“Internationalization of research by breaking through the seclusion of knowledge”

Prof. Tatsushi Fujihara (Associate Professor at the Institute for Research in Humanities, Kyoto University)

Before his return to Japan after spending 3 month at Heidelberg University we met Prof. Tatsushi Fujihara (Associate Professor at the Institute for Research in Humanities, Kyoto University) to talk about his experience while staying and lecturing in Heidelberg.

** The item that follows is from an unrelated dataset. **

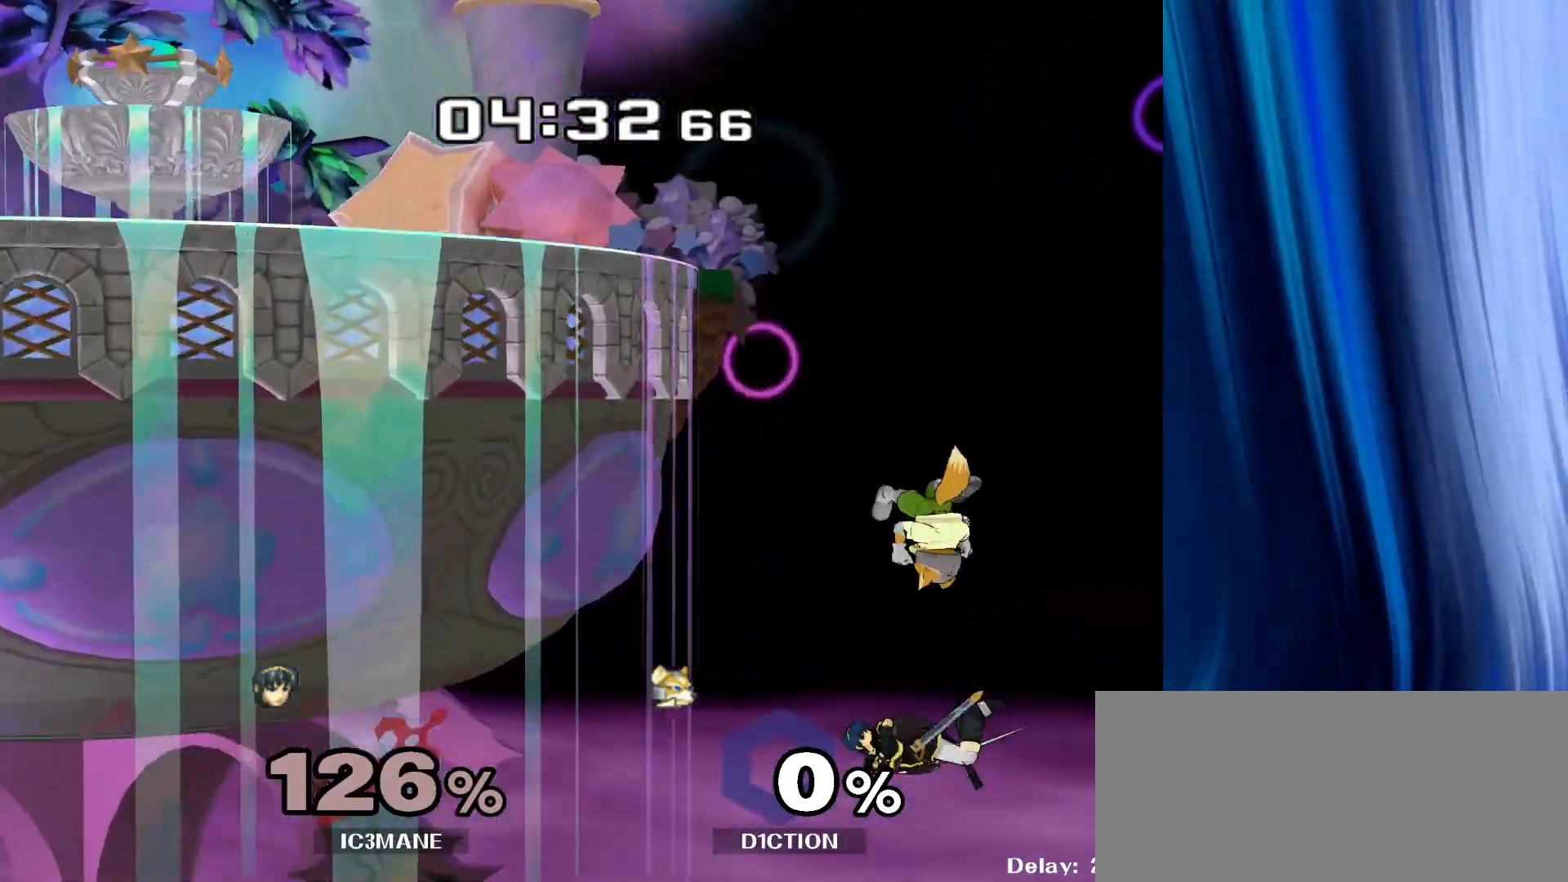
{"buttons": [], "left_stick": "up", "right_stick": "center", "events": [[17, "left_stick", "up-left"], [367, "left_stick", "up"]]}
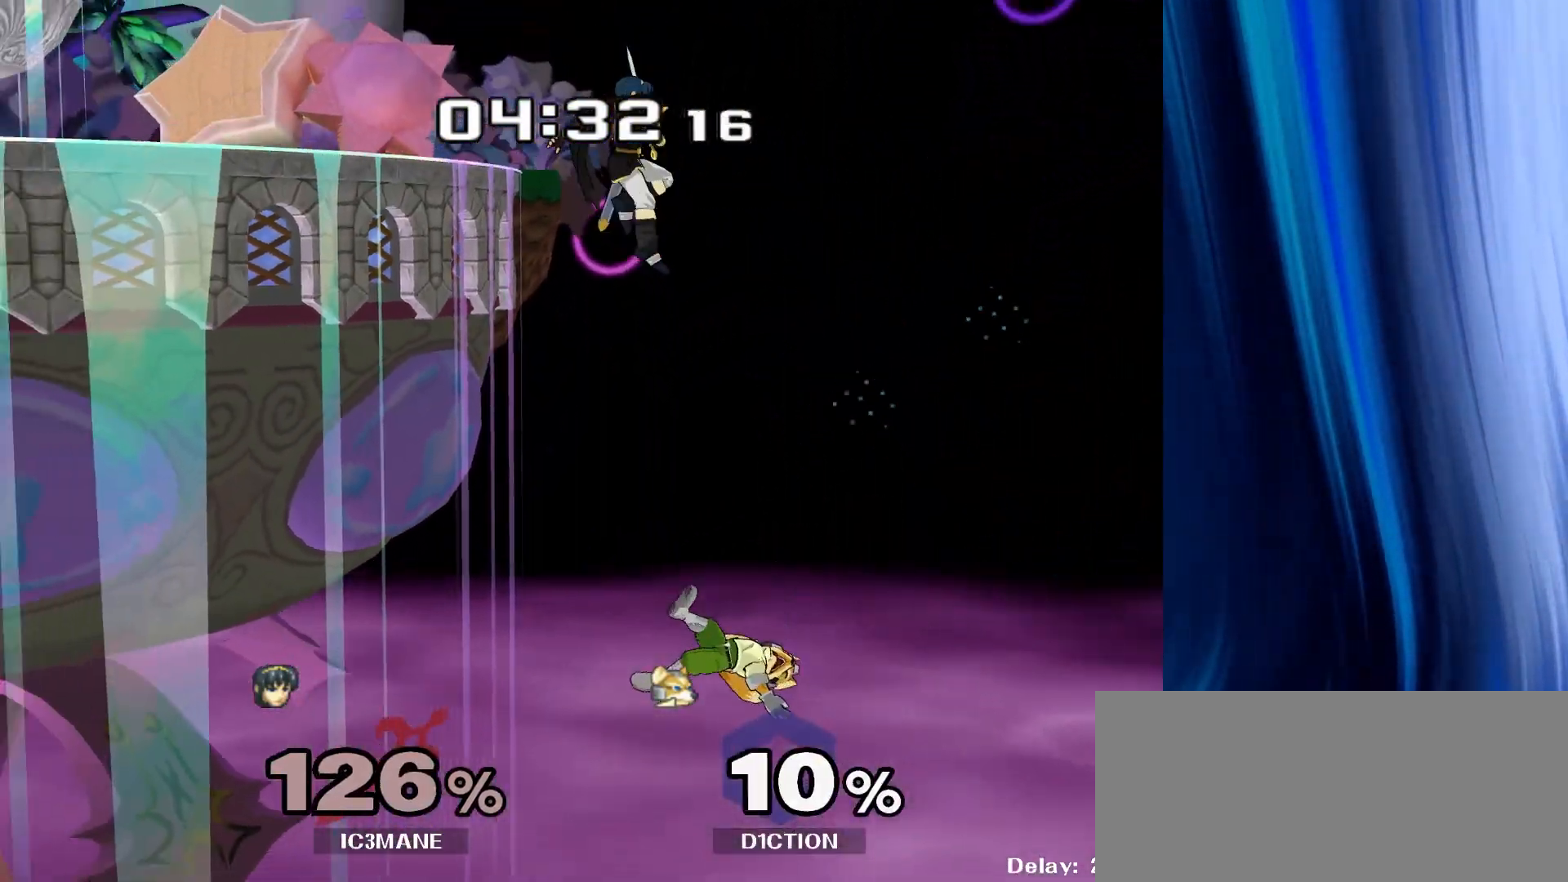
{"buttons": [], "left_stick": "center", "right_stick": "center", "events": [[317, "left_stick", "center"]]}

Our meeting took place at the famous Café Rossi, bustling at tea time. Prof. Fujihara began our conversation by talking about the “difficult, but enjoyable” seminars. The weekly seminar was held for students enrolled in the Master of Transcultural Studies (MATS) course at the Cluster of Excellence Asia and Europe in a Global Context and had a weekly duration of 4 hours (2 units a 2 hours). For him it seemed difficult to prepare the lessons for the about 15 students coming from diverse backgrounds like Germany, the U.S.A, China and Korea and explain Japanese food culture and terminology of modern Japanese history in English. But the 4 hours of lecture were fun because the students were arguing about the contents of English books on the history of Japanese food that had to be read. He even had to hide a smile because the exchange was so live. Prof. Fujihara pointed out that one of the differences to Japan is that students continue to discuss points with their classmates even if they are not led into the discussion.

Prof. Fujihara talking about his experience in Germany

Prof. Fujihara, who participated in many research conferences, remarked that whereas Japanese students tend to become silent when a teacher in the audience is asking questions, the attitude of the students here was different because they were not caring about the professor being there at all. They were actively sharing their ideas while asking other students for their opinion. In a broader sense, he also got the impression that arrogant judgment (ue kara mesen no hihan) resonating in questions like “Isn’t the field you are talking about uncalled for? Isn’t it more important what I have to say?” or criticism within the field like “If you haven’t read this article or that book you can’t discuss this matter.” is scare.

Prof. Fujihara at Jagiellonian University

Prof. Fujihara agrees that in this kind of exchange, language is an important factor, but he also clearly states that “enthusiasm and respect are more important.”  Giving seminars and lectures in Heidelberg, the Belgian Leuven University and the Jagiellonian University in Kraków, Poland, about the global history of tractors, the history of tsukemono (Japanese pickled vegetables) and the nutrition situation in Germany in the First World War he was able to exchange ideas with different audiences. The reason he could have a good discussions with the audience was, that there was an “enthusiasm” between the speaker that wants to tell and the audience that wants to listen, and a mutual “repect” to each other. With a smile on his face Prof. Fujihara said:  “While usually only maniacs say that the history of tractors is very interesting, here the audience listened with enthusiasm. Against my own expectations, I was treated very kindly and amiable.”

At this point I asked him about what internationalization means to him. He answered: “internationalization is not the proliferation of English language. It is extremely important for humanities to respect the language of minorities. I myself lecture in English but lecturing in Germany in the dialect of my hometown in Izumo might have been more in the spirit of humanities.” Prof. Fujihara also admitted that he didn’t take this perspective into consideration about internationalization much. Breaking through the scientific seclusion in Japan is more important.

Prof. Fujihara gave a talk about his way of thinking. “I would never think to contact world leading authorities in the field of food history to start with. In my eyes this is not internationalization. I will give you an idea.  I would rather initiate a regular meeting with Japanese researchers first, and might also invite Japanese researchers studying Africa, for example. These in turn might invite African researchers. Unless the last steps are taken, global exchange stops right away. If I only had the enthusiasm to just send my papers to researchers directly when I get their E-mail addresses. Through this, exchange could be built. I wish that this would lead to joint organized panels at international conferences. And then, for the next step financial support by our universities would be necessary to enable joint projects that can deliberately concentrate on research. Isn’t it more important for the internationalization of research to provide with financial infrastructures in order to enable such kind of close relationships with foreign researchers at the right time and in accordance with the circumstances?”

“I want to view my field of research from a much broader point of view. Isn’t my desire to not become secluded a natural sign of internationalization?” These words left a deep impression. Internationalization not just as an aim, but a mean. A result. “The students told me the motto of Heidelberg University and I totally like it. It’s Semper Apertus and means ‘always open’. Internationalization has to start with breaking through the seclusion of knowledge.” He also said that the existence of the Kyoto University European Center has given him great psychological support. Again I was reflecting on what we as a liaison office and especially we as University Research Administrators at the office could do in order to help to overcome this wall. What we need on our side is also “enthusiasm and respect” toward research and researchers. The meeting with Prof. Fujihara reaffirmed this sense of confidence.